• **DESCRIPTION OF THE TASK**
Please output the whole listing below exactly as it is.

• **THE DATA**
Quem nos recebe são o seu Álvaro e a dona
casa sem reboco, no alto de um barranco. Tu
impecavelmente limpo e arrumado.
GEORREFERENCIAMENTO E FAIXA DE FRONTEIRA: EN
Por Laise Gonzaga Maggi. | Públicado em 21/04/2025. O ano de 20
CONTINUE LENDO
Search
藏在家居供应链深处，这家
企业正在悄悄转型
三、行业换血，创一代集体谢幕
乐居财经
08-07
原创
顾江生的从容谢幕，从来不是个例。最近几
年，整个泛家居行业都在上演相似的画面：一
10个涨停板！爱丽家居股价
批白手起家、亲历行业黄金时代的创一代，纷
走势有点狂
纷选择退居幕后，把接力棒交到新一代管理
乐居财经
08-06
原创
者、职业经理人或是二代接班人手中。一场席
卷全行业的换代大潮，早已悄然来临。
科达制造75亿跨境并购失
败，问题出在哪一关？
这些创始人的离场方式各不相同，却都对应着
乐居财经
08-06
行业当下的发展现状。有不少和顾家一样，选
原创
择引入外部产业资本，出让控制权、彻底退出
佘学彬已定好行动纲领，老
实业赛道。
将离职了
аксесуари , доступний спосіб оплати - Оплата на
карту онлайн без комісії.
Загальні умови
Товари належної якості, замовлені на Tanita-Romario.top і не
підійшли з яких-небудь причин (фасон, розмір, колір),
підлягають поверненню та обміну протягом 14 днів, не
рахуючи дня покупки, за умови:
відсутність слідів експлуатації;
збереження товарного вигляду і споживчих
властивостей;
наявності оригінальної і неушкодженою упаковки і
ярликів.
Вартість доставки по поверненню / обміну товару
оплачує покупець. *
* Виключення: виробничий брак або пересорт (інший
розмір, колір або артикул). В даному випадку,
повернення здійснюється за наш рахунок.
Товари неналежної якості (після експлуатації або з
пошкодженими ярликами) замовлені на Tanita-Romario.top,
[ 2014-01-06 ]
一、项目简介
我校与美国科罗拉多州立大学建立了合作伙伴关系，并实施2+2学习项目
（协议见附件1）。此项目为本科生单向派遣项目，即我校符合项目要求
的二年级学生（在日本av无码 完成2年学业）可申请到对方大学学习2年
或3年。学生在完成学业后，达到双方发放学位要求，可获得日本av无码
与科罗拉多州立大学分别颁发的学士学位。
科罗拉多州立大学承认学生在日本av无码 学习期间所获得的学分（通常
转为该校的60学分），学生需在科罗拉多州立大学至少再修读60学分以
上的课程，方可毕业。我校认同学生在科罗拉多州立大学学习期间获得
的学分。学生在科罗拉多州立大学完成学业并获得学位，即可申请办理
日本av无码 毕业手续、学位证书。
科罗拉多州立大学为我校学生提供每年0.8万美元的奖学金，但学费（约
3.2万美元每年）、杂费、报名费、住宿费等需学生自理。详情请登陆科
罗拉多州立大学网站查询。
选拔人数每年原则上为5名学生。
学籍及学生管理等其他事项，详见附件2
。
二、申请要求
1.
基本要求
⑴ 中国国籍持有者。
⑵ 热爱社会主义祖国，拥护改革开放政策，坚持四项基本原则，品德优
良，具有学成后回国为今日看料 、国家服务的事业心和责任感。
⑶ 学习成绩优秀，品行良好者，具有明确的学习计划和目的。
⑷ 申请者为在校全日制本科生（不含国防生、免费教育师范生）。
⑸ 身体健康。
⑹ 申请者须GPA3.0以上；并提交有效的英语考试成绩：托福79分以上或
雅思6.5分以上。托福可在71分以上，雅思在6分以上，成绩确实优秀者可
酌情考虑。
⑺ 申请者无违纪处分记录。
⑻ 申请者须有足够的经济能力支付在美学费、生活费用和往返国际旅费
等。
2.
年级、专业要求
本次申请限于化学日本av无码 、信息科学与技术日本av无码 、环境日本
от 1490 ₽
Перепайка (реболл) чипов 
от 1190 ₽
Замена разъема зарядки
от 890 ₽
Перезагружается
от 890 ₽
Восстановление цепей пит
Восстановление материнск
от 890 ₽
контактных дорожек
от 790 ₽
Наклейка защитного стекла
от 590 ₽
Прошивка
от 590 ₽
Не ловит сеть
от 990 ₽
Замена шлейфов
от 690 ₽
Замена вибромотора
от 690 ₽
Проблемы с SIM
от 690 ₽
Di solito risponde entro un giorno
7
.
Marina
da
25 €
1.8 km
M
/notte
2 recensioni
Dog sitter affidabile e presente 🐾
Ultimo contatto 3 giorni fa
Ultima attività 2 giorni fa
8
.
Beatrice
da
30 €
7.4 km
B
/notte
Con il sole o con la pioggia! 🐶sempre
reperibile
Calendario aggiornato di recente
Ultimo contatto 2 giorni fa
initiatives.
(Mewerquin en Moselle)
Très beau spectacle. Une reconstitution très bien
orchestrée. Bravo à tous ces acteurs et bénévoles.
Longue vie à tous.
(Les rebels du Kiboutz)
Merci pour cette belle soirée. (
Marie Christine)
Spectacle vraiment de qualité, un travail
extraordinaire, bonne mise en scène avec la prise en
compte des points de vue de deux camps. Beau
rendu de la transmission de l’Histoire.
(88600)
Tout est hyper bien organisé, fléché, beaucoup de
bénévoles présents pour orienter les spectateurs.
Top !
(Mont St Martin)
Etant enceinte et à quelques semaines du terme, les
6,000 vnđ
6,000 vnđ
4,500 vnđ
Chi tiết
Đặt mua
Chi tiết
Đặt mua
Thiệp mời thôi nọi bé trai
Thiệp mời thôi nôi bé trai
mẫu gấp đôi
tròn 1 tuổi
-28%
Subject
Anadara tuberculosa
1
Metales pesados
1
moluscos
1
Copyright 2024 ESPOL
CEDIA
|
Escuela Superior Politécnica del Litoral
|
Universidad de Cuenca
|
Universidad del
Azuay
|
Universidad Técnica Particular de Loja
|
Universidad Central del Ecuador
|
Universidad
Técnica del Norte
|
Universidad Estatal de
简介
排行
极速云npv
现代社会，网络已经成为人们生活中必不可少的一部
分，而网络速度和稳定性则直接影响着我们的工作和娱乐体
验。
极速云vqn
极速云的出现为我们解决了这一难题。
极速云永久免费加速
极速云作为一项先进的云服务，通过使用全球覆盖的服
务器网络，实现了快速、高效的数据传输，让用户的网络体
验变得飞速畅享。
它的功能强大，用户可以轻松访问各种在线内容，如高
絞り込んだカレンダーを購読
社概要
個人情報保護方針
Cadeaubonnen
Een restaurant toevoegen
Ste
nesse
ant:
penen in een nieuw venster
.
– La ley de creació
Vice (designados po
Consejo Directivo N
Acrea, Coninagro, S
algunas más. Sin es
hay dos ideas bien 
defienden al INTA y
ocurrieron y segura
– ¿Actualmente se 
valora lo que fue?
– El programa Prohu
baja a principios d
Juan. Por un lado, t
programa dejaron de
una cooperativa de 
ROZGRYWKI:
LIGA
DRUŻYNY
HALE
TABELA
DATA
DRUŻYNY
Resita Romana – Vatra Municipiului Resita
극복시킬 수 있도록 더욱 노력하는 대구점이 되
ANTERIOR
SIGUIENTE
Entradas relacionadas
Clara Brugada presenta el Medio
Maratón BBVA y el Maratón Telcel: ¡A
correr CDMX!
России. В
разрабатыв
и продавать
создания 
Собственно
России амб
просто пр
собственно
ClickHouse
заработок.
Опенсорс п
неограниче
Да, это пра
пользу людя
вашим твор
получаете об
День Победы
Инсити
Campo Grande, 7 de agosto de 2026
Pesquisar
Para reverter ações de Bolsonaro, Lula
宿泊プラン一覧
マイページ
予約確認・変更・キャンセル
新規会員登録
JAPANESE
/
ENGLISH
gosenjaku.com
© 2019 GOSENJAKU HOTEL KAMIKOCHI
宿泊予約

• **ANSWER TO THIS PROBLEM**
Quem nos recebe são o seu Álvaro e a dona
casa sem reboco, no alto de um barranco. Tu
impecavelmente limpo e arrumado.
GEORREFERENCIAMENTO E FAIXA DE FRONTEIRA: EN
Por Laise Gonzaga Maggi. | Públicado em 21/04/2025. O ano de 20
CONTINUE LENDO
Search
藏在家居供应链深处，这家
企业正在悄悄转型
三、行业换血，创一代集体谢幕
乐居财经
08-07
原创
顾江生的从容谢幕，从来不是个例。最近几
年，整个泛家居行业都在上演相似的画面：一
10个涨停板！爱丽家居股价
批白手起家、亲历行业黄金时代的创一代，纷
走势有点狂
纷选择退居幕后，把接力棒交到新一代管理
乐居财经
08-06
原创
者、职业经理人或是二代接班人手中。一场席
卷全行业的换代大潮，早已悄然来临。
科达制造75亿跨境并购失
败，问题出在哪一关？
这些创始人的离场方式各不相同，却都对应着
乐居财经
08-06
行业当下的发展现状。有不少和顾家一样，选
原创
择引入外部产业资本，出让控制权、彻底退出
佘学彬已定好行动纲领，老
实业赛道。
将离职了
аксесуари , доступний спосіб оплати - Оплата на
карту онлайн без комісії.
Загальні умови
Товари належної якості, замовлені на Tanita-Romario.top і не
підійшли з яких-небудь причин (фасон, розмір, колір),
підлягають поверненню та обміну протягом 14 днів, не
рахуючи дня покупки, за умови:
відсутність слідів експлуатації;
збереження товарного вигляду і споживчих
властивостей;
наявності оригінальної і неушкодженою упаковки і
ярликів.
Вартість доставки по поверненню / обміну товару
оплачує покупець. *
* Виключення: виробничий брак або пересорт (інший
розмір, колір або артикул). В даному випадку,
повернення здійснюється за наш рахунок.
Товари неналежної якості (після експлуатації або з
пошкодженими ярликами) замовлені на Tanita-Romario.top,
[ 2014-01-06 ]
一、项目简介
我校与美国科罗拉多州立大学建立了合作伙伴关系，并实施2+2学习项目
（协议见附件1）。此项目为本科生单向派遣项目，即我校符合项目要求
的二年级学生（在日本av无码 完成2年学业）可申请到对方大学学习2年
或3年。学生在完成学业后，达到双方发放学位要求，可获得日本av无码
与科罗拉多州立大学分别颁发的学士学位。
科罗拉多州立大学承认学生在日本av无码 学习期间所获得的学分（通常
转为该校的60学分），学生需在科罗拉多州立大学至少再修读60学分以
上的课程，方可毕业。我校认同学生在科罗拉多州立大学学习期间获得
的学分。学生在科罗拉多州立大学完成学业并获得学位，即可申请办理
日本av无码 毕业手续、学位证书。
科罗拉多州立大学为我校学生提供每年0.8万美元的奖学金，但学费（约
3.2万美元每年）、杂费、报名费、住宿费等需学生自理。详情请登陆科
罗拉多州立大学网站查询。
选拔人数每年原则上为5名学生。
学籍及学生管理等其他事项，详见附件2
。
二、申请要求
1.
基本要求
⑴ 中国国籍持有者。
⑵ 热爱社会主义祖国，拥护改革开放政策，坚持四项基本原则，品德优
良，具有学成后回国为今日看料 、国家服务的事业心和责任感。
⑶ 学习成绩优秀，品行良好者，具有明确的学习计划和目的。
⑷ 申请者为在校全日制本科生（不含国防生、免费教育师范生）。
⑸ 身体健康。
⑹ 申请者须GPA3.0以上；并提交有效的英语考试成绩：托福79分以上或
雅思6.5分以上。托福可在71分以上，雅思在6分以上，成绩确实优秀者可
酌情考虑。
⑺ 申请者无违纪处分记录。
⑻ 申请者须有足够的经济能力支付在美学费、生活费用和往返国际旅费
等。
2.
年级、专业要求
本次申请限于化学日本av无码 、信息科学与技术日本av无码 、环境日本
от 1490 ₽
Перепайка (реболл) чипов 
от 1190 ₽
Замена разъема зарядки
от 890 ₽
Перезагружается
от 890 ₽
Восстановление цепей пит
Восстановление материнск
от 890 ₽
контактных дорожек
от 790 ₽
Наклейка защитного стекла
от 590 ₽
Прошивка
от 590 ₽
Не ловит сеть
от 990 ₽
Замена шлейфов
от 690 ₽
Замена вибромотора
от 690 ₽
Проблемы с SIM
от 690 ₽
Di solito risponde entro un giorno
7
.
Marina
da
25 €
1.8 km
M
/notte
2 recensioni
Dog sitter affidabile e presente 🐾
Ultimo contatto 3 giorni fa
Ultima attività 2 giorni fa
8
.
Beatrice
da
30 €
7.4 km
B
/notte
Con il sole o con la pioggia! 🐶sempre
reperibile
Calendario aggiornato di recente
Ultimo contatto 2 giorni fa
initiatives.
(Mewerquin en Moselle)
Très beau spectacle. Une reconstitution très bien
orchestrée. Bravo à tous ces acteurs et bénévoles.
Longue vie à tous.
(Les rebels du Kiboutz)
Merci pour cette belle soirée. (
Marie Christine)
Spectacle vraiment de qualité, un travail
extraordinaire, bonne mise en scène avec la prise en
compte des points de vue de deux camps. Beau
rendu de la transmission de l’Histoire.
(88600)
Tout est hyper bien organisé, fléché, beaucoup de
bénévoles présents pour orienter les spectateurs.
Top !
(Mont St Martin)
Etant enceinte et à quelques semaines du terme, les
6,000 vnđ
6,000 vnđ
4,500 vnđ
Chi tiết
Đặt mua
Chi tiết
Đặt mua
Thiệp mời thôi nọi bé trai
Thiệp mời thôi nôi bé trai
mẫu gấp đôi
tròn 1 tuổi
-28%
Subject
Anadara tuberculosa
1
Metales pesados
1
moluscos
1
Copyright 2024 ESPOL
CEDIA
|
Escuela Superior Politécnica del Litoral
|
Universidad de Cuenca
|
Universidad del
Azuay
|
Universidad Técnica Particular de Loja
|
Universidad Central del Ecuador
|
Universidad
Técnica del Norte
|
Universidad Estatal de
简介
排行
极速云npv
现代社会，网络已经成为人们生活中必不可少的一部
分，而网络速度和稳定性则直接影响着我们的工作和娱乐体
验。
极速云vqn
极速云的出现为我们解决了这一难题。
极速云永久免费加速
极速云作为一项先进的云服务，通过使用全球覆盖的服
务器网络，实现了快速、高效的数据传输，让用户的网络体
验变得飞速畅享。
它的功能强大，用户可以轻松访问各种在线内容，如高
絞り込んだカレンダーを購読
社概要
個人情報保護方針
Cadeaubonnen
Een restaurant toevoegen
Ste
nesse
ant:
penen in een nieuw venster
.
– La ley de creació
Vice (designados po
Consejo Directivo N
Acrea, Coninagro, S
algunas más. Sin es
hay dos ideas bien 
defienden al INTA y
ocurrieron y segura
– ¿Actualmente se 
valora lo que fue?
– El programa Prohu
baja a principios d
Juan. Por un lado, t
programa dejaron de
una cooperativa de 
ROZGRYWKI:
LIGA
DRUŻYNY
HALE
TABELA
DATA
DRUŻYNY
Resita Romana – Vatra Municipiului Resita
극복시킬 수 있도록 더욱 노력하는 대구점이 되
ANTERIOR
SIGUIENTE
Entradas relacionadas
Clara Brugada presenta el Medio
Maratón BBVA y el Maratón Telcel: ¡A
correr CDMX!
России. В
разрабатыв
и продавать
создания 
Собственно
России амб
просто пр
собственно
ClickHouse
заработок.
Опенсорс п
неограниче
Да, это пра
пользу людя
вашим твор
получаете об
День Победы
Инсити
Campo Grande, 7 de agosto de 2026
Pesquisar
Para reverter ações de Bolsonaro, Lula
宿泊プラン一覧
マイページ
予約確認・変更・キャンセル
新規会員登録
JAPANESE
/
ENGLISH
gosenjaku.com
© 2019 GOSENJAKU HOTEL KAMIKOCHI
宿泊予約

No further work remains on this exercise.